Leaving Yongsan Station. (c) Danleo (CC BY 2.5). Via Wikimedia Commons.

Want Clarity About Work? Start By Defining Terms

Forrest ChristianOrganizations Leave a Comment

I have decided to take the advice I gave Paul Holmström at Management Unplugged, I’m posting my answers to questions posed elsewhere. Recently, Jim Heskett of Harvard Business School asked “Why Don’t Managers Think Deeply?

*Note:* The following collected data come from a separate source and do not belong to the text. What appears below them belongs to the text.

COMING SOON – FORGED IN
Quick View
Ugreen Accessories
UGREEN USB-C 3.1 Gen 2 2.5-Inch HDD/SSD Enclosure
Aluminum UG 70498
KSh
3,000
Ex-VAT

If you want to see why Wilfred Brown kept talking about need to define terms like “manager”, you could do a lot worse than reading Heskett’s blog. He never defines terms when he can get away with using Universal Language that everyone agrees with because it doesn’t really mean much. In this one, it was the term “deep thinking”.

My comment:

No one ever bothered to define, for this page, what “deep thinking” means. The Zaltmans seem to think that “deep thinking” means something like “mental reflecting that gets to our inner feelings”. But it could also refer to:

  • thinking about the consequences or results of an action over varying time horizons;
  • reflecting upon the core seeming paradox in a value or purpose at different levels of hiddenness;
  • stepping outside of one’s role and adopting another’s point of view, to varying degrees of success at predicting others’ actions;
  • and a host of other internal mental activities that aren’t quite much alike.

Rectifying names here is probably a good idea, otherwise we’re not talking about the same thing.

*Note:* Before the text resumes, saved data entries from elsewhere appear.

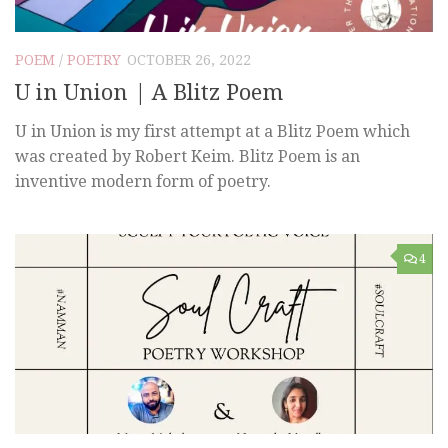
POEM
/
POETRY
OCTOBER 26, 2022
U in Union | A Blitz Poem
U in Union is my first attempt at a Blitz Poem which
was created by Robert Keim. Blitz Poem is an
inventive modern form of poetry.
4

Most of the discussion here seems to be “Managers should raise their role up and do work at the next higher thought level” (whatever that is) which will surely disrupt the power balance within the organization. More interesting is the question of “Do we allow our managers to have time for reflection, in whatever way that works out for them and at whatever level they are comfortable with?”